Frame Rigidity

Back the mid-1930s, Chevrolet developed what will need to have some expensive and time-consuming videos to explain in detail how automotive systems worked. The narrative in that one likens the squeaks and rattles within an out-of-date car frame to prospects in old houses. Cars at the moment used body-on-frame construction like pickups still do today, though quite a few modern trucks miss the executive fixes layed out here because they use ultra-high-strength metal alloys that give them a lot more robust and far lighter than these early on designs.
Continuously Variable Transmissions (CVT)

Continuously Variable Transmissions (CVT) have gained popularity as carmakers hunt for fuel economy gains everywhere they will get them. Unlike a typical manual or automated transmitting, a CVT does not have any set gears inside the transmitting circumstance. Instead, CVTs use two changeable pulleys with a string in between to change ratios.
Picture a bike chain moving up and down the sprocket gears in the back and in one of the top chain rings to an smaller one in advance. As the size of these discs change, so will the ratio. That is the rule behind the CVT. This brief animation is Subaru-specific but does a congrats describing the tech in simple terms.
Automatic transmission

Perhaps more than any other automotive component, the automatic transmission became so ubiquitous so quickly that most people don’t even notice it’s there. Really, that is the automatic’s job: to switch gears without drawing attention to itself. But there’s plenty going on behind the views, and this training video demonstrates.
The computerized was invented back 1921; today’s innovative version have up to 9 speeds and manual shift control.
Starter Motor

Can you imagine having to crank-start the car every time you need to perform an errand?
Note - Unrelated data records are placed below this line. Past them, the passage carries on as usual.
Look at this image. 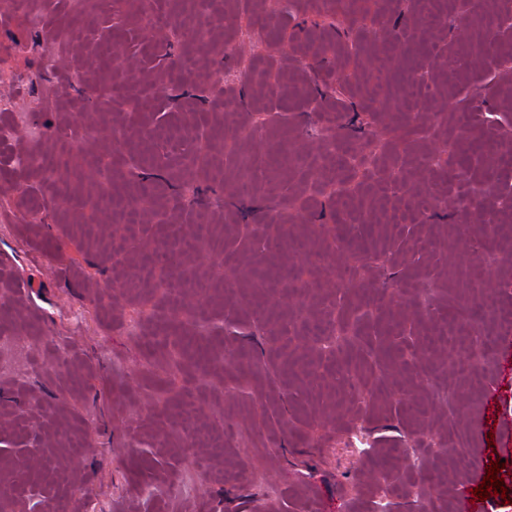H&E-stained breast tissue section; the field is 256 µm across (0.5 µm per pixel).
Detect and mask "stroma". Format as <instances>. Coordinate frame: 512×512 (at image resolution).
<instances>
[{
  "label": "stroma",
  "mask_w": 512,
  "mask_h": 512,
  "mask_svg": "<svg viewBox=\"0 0 512 512\" xmlns=\"http://www.w3.org/2000/svg\"><path fill=\"white\" fill-rule=\"evenodd\" d=\"M151 4L153 35L121 0L0 18V124L17 130L0 335L25 341L0 349V450L57 452L0 453V512H70L78 487L87 512H460L458 487L495 463L505 495L470 512H512V331L488 360L459 342L464 311L512 307V162L460 158L512 146V40L480 25L512 0H440L432 22L427 0H214L197 43L186 0ZM32 10L65 32L57 65ZM413 112L420 139L401 140ZM31 154L45 167L16 166Z\"/></svg>",
  "instance_id": "stroma-1"
}]
</instances>
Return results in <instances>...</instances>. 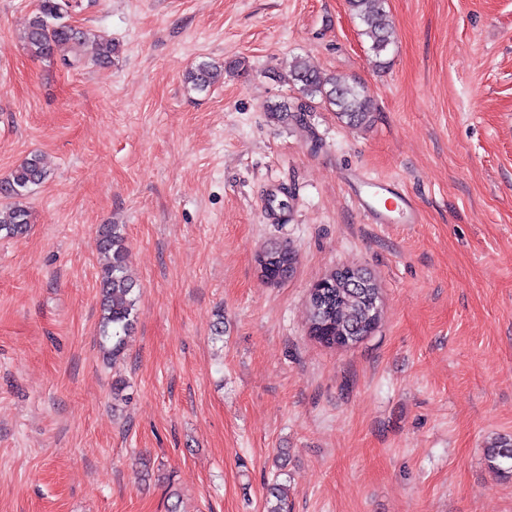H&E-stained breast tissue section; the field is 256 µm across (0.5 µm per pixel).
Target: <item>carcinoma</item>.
Wrapping results in <instances>:
<instances>
[{
  "label": "carcinoma",
  "mask_w": 512,
  "mask_h": 512,
  "mask_svg": "<svg viewBox=\"0 0 512 512\" xmlns=\"http://www.w3.org/2000/svg\"><path fill=\"white\" fill-rule=\"evenodd\" d=\"M353 16L362 26V35L370 42L369 51L378 66L385 65L383 55L391 45L392 22L385 9V0H348ZM74 5L67 0H38L37 7L22 35L29 53L40 59H50L56 52L69 47L75 51L88 41L96 45L95 60L112 62L116 44L101 36L72 25L68 21ZM215 66L200 62L190 70L185 82L190 88L204 91L213 83ZM287 80L299 86L302 95L313 102L336 108V115L346 126L365 128L374 121L376 105L365 88L356 82L326 77L311 69L302 59H295L288 69ZM48 178L43 159L32 154L10 175L0 180V198L6 201L0 208V235L17 237L25 234L30 224V212L22 203L31 187ZM99 248L104 257L100 272V349L109 359L125 350L126 336L133 325L138 303L136 284L129 275V254L121 225L104 224L99 230ZM265 255L276 259L267 281L278 283L289 278L296 264V254L289 246L273 244ZM318 302H309V334L329 347L336 338L347 337L356 344L377 327L380 315V292L375 288H355L347 282L330 281L322 289ZM485 460L496 474L512 473V438L492 440L485 448ZM266 512H288L287 496L275 486L267 499Z\"/></svg>",
  "instance_id": "obj_1"
}]
</instances>
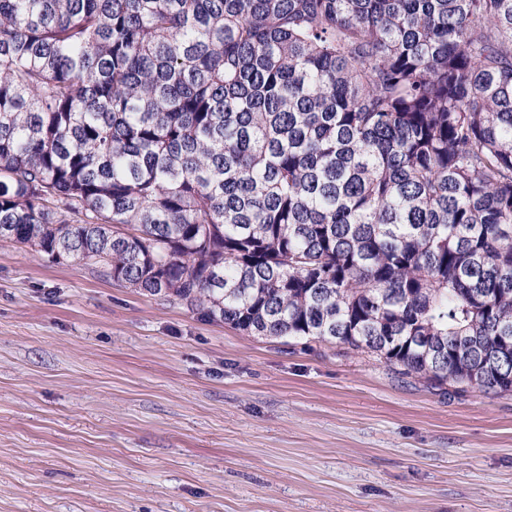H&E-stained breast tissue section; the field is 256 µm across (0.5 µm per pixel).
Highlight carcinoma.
<instances>
[{
    "label": "carcinoma",
    "mask_w": 512,
    "mask_h": 512,
    "mask_svg": "<svg viewBox=\"0 0 512 512\" xmlns=\"http://www.w3.org/2000/svg\"><path fill=\"white\" fill-rule=\"evenodd\" d=\"M0 241L512 393V0H0Z\"/></svg>",
    "instance_id": "1"
}]
</instances>
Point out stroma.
Returning a JSON list of instances; mask_svg holds the SVG:
<instances>
[{"instance_id": "stroma-1", "label": "stroma", "mask_w": 512, "mask_h": 512, "mask_svg": "<svg viewBox=\"0 0 512 512\" xmlns=\"http://www.w3.org/2000/svg\"><path fill=\"white\" fill-rule=\"evenodd\" d=\"M0 512H512V394L0 242Z\"/></svg>"}]
</instances>
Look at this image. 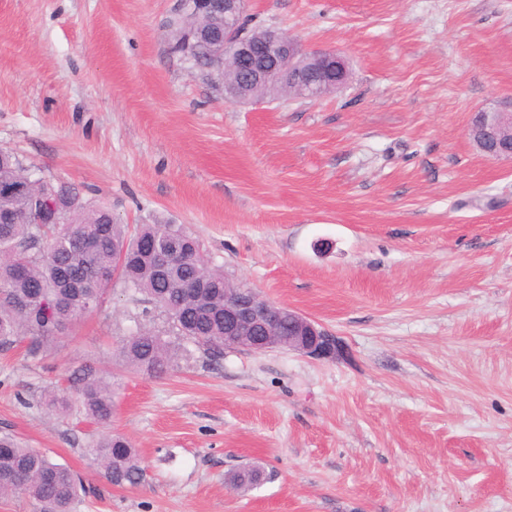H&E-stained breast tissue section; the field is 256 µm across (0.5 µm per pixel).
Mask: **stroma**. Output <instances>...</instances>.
Instances as JSON below:
<instances>
[{"label": "stroma", "instance_id": "35a3bbf8", "mask_svg": "<svg viewBox=\"0 0 512 512\" xmlns=\"http://www.w3.org/2000/svg\"><path fill=\"white\" fill-rule=\"evenodd\" d=\"M176 3L0 0V149L120 223L181 226L341 353L195 349L149 376L115 350L168 326L115 288L48 350H0V435L96 487L73 512H512V162L466 134L512 97V0H249L349 65L335 94L261 105L170 55ZM88 365L121 380L142 485L43 403ZM246 465L266 480L233 488Z\"/></svg>", "mask_w": 512, "mask_h": 512}]
</instances>
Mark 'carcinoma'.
Returning a JSON list of instances; mask_svg holds the SVG:
<instances>
[{"mask_svg":"<svg viewBox=\"0 0 512 512\" xmlns=\"http://www.w3.org/2000/svg\"><path fill=\"white\" fill-rule=\"evenodd\" d=\"M203 29L183 63L192 73L222 81L216 59L224 29L219 22H206ZM145 238L172 253L170 267L158 269L139 249ZM112 278L125 292L146 296L179 339L213 358L224 355V270L208 264L191 234L173 224H142L130 234L108 209L87 206L78 186L41 183L12 153L0 151V348L24 339L34 354L50 347L70 324L102 307ZM117 356L127 368L161 376L178 350L140 326L122 340ZM115 394L116 384L89 366L71 378L70 389L53 390L45 399L49 410L75 407L105 429L89 449L102 477L114 486H138L144 469L135 449L107 431ZM261 478L256 466L233 473L230 483L245 490ZM82 493L96 488L45 454L0 436L1 496L24 494L42 512H70Z\"/></svg>","mask_w":512,"mask_h":512,"instance_id":"obj_1","label":"carcinoma"}]
</instances>
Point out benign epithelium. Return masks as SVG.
Segmentation results:
<instances>
[{
    "label": "benign epithelium",
    "mask_w": 512,
    "mask_h": 512,
    "mask_svg": "<svg viewBox=\"0 0 512 512\" xmlns=\"http://www.w3.org/2000/svg\"><path fill=\"white\" fill-rule=\"evenodd\" d=\"M224 30L236 29L237 20L245 13L246 0H222ZM205 0H177L176 11L184 23L183 37L190 41L199 34L191 21L203 11ZM224 67L236 75L234 83L224 86V98L231 103L253 101L248 90L260 85H272L278 92L293 85H305L316 100L336 91L347 75L345 59L334 49L309 50L294 39L281 36L276 30H266L260 38H251L242 32L224 37ZM481 124L468 130V135L489 157L512 161V141L501 139L504 123H512V100L493 110L479 112ZM501 140L500 149H488L490 137ZM288 316L290 336L287 350L314 359H334L341 348L338 337L317 321L286 306L270 303L252 288L241 289L224 296V347L233 348L241 336L260 334L254 352L278 349L270 337L279 335V321Z\"/></svg>",
    "instance_id": "obj_1"
}]
</instances>
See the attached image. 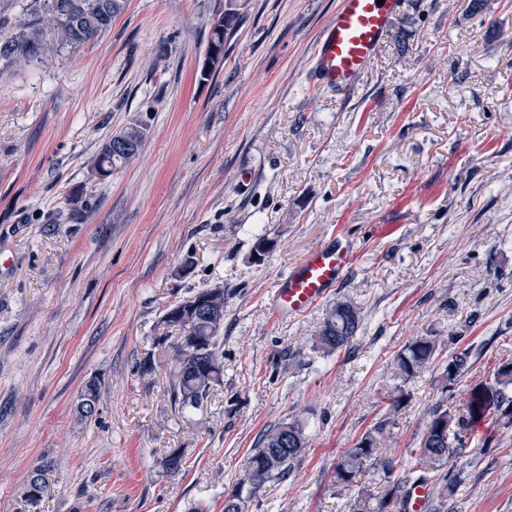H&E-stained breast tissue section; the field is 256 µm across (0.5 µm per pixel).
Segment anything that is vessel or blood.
Wrapping results in <instances>:
<instances>
[{
	"instance_id": "1",
	"label": "vessel or blood",
	"mask_w": 512,
	"mask_h": 512,
	"mask_svg": "<svg viewBox=\"0 0 512 512\" xmlns=\"http://www.w3.org/2000/svg\"><path fill=\"white\" fill-rule=\"evenodd\" d=\"M403 0H340L312 55L315 84L354 92L403 11ZM355 254L336 239L311 250L281 279L274 295L277 309L301 315L324 300L352 267Z\"/></svg>"
}]
</instances>
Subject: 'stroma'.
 <instances>
[{"label":"stroma","instance_id":"stroma-1","mask_svg":"<svg viewBox=\"0 0 512 512\" xmlns=\"http://www.w3.org/2000/svg\"><path fill=\"white\" fill-rule=\"evenodd\" d=\"M337 2L128 0L97 39L0 76V512H27L42 464L41 512H224L261 432L291 417L307 446L246 512H350L334 469L364 432L388 420L380 454L402 464L438 406L465 412L512 358V0H405L351 96L308 82ZM136 122L138 159L100 177L90 158ZM261 235L276 246L257 264ZM336 235L357 250L348 275L279 314L280 278ZM217 285L224 381L183 410L154 338L171 304ZM346 299L359 329L324 353L314 335ZM420 336L433 362L397 378ZM171 448L187 453L174 478ZM449 466L464 480L448 512H512V429L475 433ZM217 16V17H216ZM215 17V18H214ZM210 22V37L208 53L206 60L209 61L210 66L207 72L201 69V76L207 77L211 74L216 65L220 64L224 59V33L233 26L235 16H230L228 13H219L215 15ZM437 340L421 336L408 343L397 355L396 372L399 377L411 378L429 367L435 358ZM470 352L464 349L448 360V365L444 369V379L446 388H453L455 383L461 378L462 374L468 368ZM451 367H454V371H451ZM186 452L182 448H171L161 458L163 471L171 477H176L186 471ZM46 465H41L34 469L31 474L28 476V479L23 485L22 488V497L26 502L28 508L34 509L33 512H39L38 506L42 502V500L47 496L48 486H40L37 484V480L39 476L44 477V471L46 470Z\"/></svg>","mask_w":512,"mask_h":512}]
</instances>
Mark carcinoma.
<instances>
[{
	"instance_id": "obj_1",
	"label": "carcinoma",
	"mask_w": 512,
	"mask_h": 512,
	"mask_svg": "<svg viewBox=\"0 0 512 512\" xmlns=\"http://www.w3.org/2000/svg\"><path fill=\"white\" fill-rule=\"evenodd\" d=\"M126 7V0H29L26 9L11 17L0 9V77L24 69L42 58L47 47L46 32L53 26L58 48H76L105 33ZM235 16L219 13L210 22V37L206 60L210 70L224 59V33L233 26ZM139 152L116 157L103 143L93 159V168L101 177L112 170L132 163ZM209 316L187 315L166 324L180 328L181 335L171 346L170 395L181 408L201 409L224 377L223 331L224 294L210 297ZM361 323L360 308L350 300L339 301L331 307L316 334V346L333 353L348 346ZM437 340L421 336L397 355L396 372L402 378H411L429 367L435 358ZM470 352L466 349L448 360L444 369L445 387L451 388L468 368ZM491 398L484 400L471 395L467 414L458 415L450 408L439 407L431 419L415 450L410 467L396 476L393 461L377 456L387 421L378 422L366 431L355 445L347 449L336 463V484L358 487L351 512H405L408 487L421 484L436 493V501L429 502L428 512H445L450 497L462 472L448 468L450 459L461 454L468 445L469 430L478 422L492 421L502 428H512V361L498 365L493 373ZM306 436L302 422L296 418L283 420L265 428L255 448L246 459V482L227 495L224 512H245V503L264 486L283 478L290 472L294 460L305 450ZM163 471L176 477L186 471V452L171 448L160 461ZM374 471L389 483L385 495L373 501L372 494L363 486L367 472ZM45 466L34 469L22 488V497L33 512L47 496L48 486L37 480L44 475Z\"/></svg>"
}]
</instances>
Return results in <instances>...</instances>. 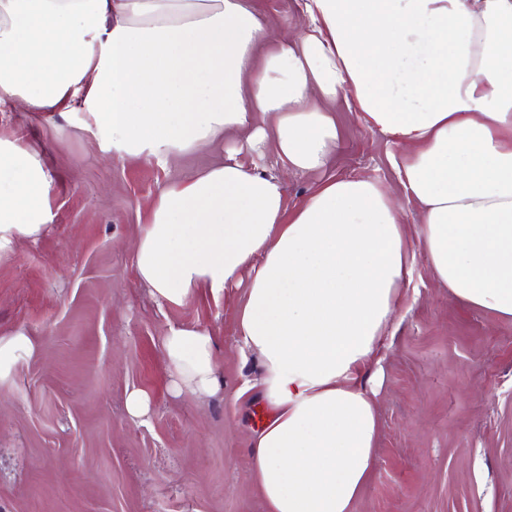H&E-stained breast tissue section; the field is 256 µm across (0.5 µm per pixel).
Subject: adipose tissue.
<instances>
[{"mask_svg": "<svg viewBox=\"0 0 512 512\" xmlns=\"http://www.w3.org/2000/svg\"><path fill=\"white\" fill-rule=\"evenodd\" d=\"M281 34L253 0H0V109L75 115L104 150L177 164L224 139L223 164L168 182L140 226L139 279L167 306L246 282L244 351L270 414L252 438L266 512H351L379 421L381 363L418 259L454 297L512 317V0H303ZM344 98L391 136L420 250L379 181L331 177L288 209L246 155L326 167ZM41 152L0 134V254L51 224ZM175 393L219 388L205 331L169 326Z\"/></svg>", "mask_w": 512, "mask_h": 512, "instance_id": "obj_1", "label": "adipose tissue"}]
</instances>
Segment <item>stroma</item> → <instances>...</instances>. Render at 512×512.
Segmentation results:
<instances>
[{
    "mask_svg": "<svg viewBox=\"0 0 512 512\" xmlns=\"http://www.w3.org/2000/svg\"><path fill=\"white\" fill-rule=\"evenodd\" d=\"M341 144L321 171L267 153L288 207L332 176L402 192L387 135L344 100ZM45 151L52 224L0 257V338L27 331L33 352L0 382V512H265L247 448L269 413L260 364L241 352L244 288L161 305L135 270L134 241L165 184L223 163L217 140L169 169L101 149L71 115L0 112V130ZM204 329L224 385L171 391L170 325ZM370 480L352 512H512V318L459 301L419 262L383 350ZM146 391L131 420L125 393Z\"/></svg>",
    "mask_w": 512,
    "mask_h": 512,
    "instance_id": "stroma-1",
    "label": "stroma"
}]
</instances>
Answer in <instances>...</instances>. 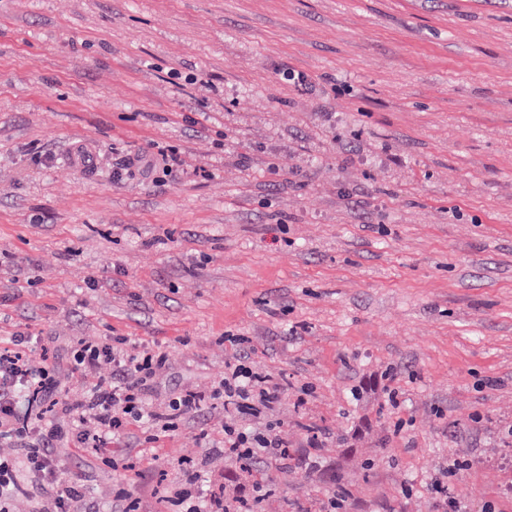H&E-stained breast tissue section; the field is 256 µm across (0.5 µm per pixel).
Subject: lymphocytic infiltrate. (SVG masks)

In the first days of generating, people could have to get started on vehicles with a hands crank, an unpredictable science that sometimes resulted in a cracked arm if the crank kicked again. Not fun. Although electric starters started to seem on cars in the 1910s, vehicles like the VW Beetle still included a crank up before 1950s. This 1957 US Army film explains the sweetness of electric beginner motors. Oddly enough, these old military pickup trucks still used a starter switch. Modern vehicles have them built in with the ignition.